I build systems for real world applications and simultaneously pursuing a long-term goal of devising a unified framework that can make sense of an images and a scene by reasoning about the functional and physical mechanisms of objects in a 3D world. By bridging advances spanning fields of stochastic learning, computer vision, cognitive science, my research tackles following challenges:
(i) What is the visual representation? I develop stochastic grammar models to characterize spatiotemporal structures of visual scenes and events. The analogy of human natural language lays a foundation for representing both visual structure and abstract knowledge. I pose the scene understanding problem as parsing an image into a hierarchical structure of visual entities using the Stochastic Scene Grammar (SSG). With a set of production rules, the grammar enforces both structural regularity and flexibility of visual entities. Therefore, the algorithm is able to handle enormous number of configurations and large geometric variations for both indoor scenes and outdoor scenes.
(ii) How to reason about the commonsense knowledge? I augment the commonsense knowledge about functionality, physical stability to the grammatical representation. The bottom-up and top-down inference algorithms are designed for finding a most plausible interpretation of visual stimuli.
Functionality refers to the property of an object or scene, especially man-made ones, which has a practical use for which it was designed, and it's deeper than geometry and appearance and thus is a more invariant concept for scene understanding. We present a Stochastic Scene Grammar (SSG) as a hierarchical compositional representation which integrates functionality, geometry and appearance in a hierarchy. This represents a different philosophy that views vision tasks from the perspective of agents, that is, agents (humans, animals and robots) should perceive objects and scenes by reasoning their plausible functions.
Physical stability assumption assumes objects in the static scene should be stable with respect to the gravity field. In other words, if any object is not stable on its own, it must be either grouped with neighbors or fixed to its supporting base. We pursue a physically stable scene understanding, namely ``a parse tree", by inferring object stability in the physical world. The assumption is applicable to general scene categories thus poses powerful constraints for physically plausible scene interpretation and understanding.

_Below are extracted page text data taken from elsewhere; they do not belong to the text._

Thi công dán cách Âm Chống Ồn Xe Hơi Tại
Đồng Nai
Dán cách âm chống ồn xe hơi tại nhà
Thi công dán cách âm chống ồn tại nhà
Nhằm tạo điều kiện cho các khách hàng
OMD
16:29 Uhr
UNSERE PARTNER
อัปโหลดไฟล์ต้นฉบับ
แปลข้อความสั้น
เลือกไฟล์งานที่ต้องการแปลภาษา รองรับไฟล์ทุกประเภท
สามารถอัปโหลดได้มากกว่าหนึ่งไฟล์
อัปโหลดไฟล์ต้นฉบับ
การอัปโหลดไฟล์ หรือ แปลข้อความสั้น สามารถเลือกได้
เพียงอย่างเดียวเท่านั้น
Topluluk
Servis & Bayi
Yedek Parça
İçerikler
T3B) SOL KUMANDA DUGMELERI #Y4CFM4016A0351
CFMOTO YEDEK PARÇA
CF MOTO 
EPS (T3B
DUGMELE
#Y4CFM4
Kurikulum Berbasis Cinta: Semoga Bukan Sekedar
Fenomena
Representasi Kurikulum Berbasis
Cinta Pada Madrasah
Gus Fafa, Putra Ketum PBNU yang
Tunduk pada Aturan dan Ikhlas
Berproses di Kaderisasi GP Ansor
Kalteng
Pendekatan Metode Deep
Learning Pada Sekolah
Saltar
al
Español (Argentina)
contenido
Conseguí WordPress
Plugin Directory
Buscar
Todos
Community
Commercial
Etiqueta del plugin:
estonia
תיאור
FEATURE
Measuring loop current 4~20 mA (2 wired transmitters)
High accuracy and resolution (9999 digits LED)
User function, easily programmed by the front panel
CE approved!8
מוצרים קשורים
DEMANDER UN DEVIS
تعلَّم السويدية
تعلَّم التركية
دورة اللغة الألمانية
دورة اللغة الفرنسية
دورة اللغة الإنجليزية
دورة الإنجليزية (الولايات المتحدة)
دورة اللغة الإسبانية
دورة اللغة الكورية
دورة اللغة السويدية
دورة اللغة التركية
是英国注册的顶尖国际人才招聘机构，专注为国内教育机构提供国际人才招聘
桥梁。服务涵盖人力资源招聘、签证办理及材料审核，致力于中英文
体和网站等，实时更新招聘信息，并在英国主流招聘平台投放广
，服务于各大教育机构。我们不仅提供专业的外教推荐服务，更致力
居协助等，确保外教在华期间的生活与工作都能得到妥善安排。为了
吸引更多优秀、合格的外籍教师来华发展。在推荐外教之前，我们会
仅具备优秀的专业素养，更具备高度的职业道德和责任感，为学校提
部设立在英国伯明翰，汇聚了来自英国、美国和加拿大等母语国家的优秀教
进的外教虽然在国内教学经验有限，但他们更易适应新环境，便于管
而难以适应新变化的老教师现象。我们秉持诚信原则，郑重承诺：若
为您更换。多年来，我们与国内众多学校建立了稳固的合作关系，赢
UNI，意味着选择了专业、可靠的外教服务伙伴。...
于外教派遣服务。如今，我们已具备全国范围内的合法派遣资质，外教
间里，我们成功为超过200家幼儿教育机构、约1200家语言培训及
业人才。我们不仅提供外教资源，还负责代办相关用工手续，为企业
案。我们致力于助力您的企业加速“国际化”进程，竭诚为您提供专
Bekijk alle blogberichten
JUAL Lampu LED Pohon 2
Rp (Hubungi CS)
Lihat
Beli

(iii) How to acquire commonsense knowledge? I performed three case studies to acquire different kinds of commonsense knowledges: I teach the computer to learn affordance from observing human actions; to learn tool-use from single one-shot demonstration; and to infer containing relations by physical simulation without explicit training process. They provided some interesting perspectives on how to acquire and exploit commonsense knowledge. In general, the more prediction or simulation is performed, the less training data is needed. As a result, the acquired commonsense knowledge is more generalizable to new situations.
Such sophisticated understanding of 3D scenes enables computer vision to reason, predict, interact with the 3D environment, as well as hold intelligent dialogues beyond visible spectrum.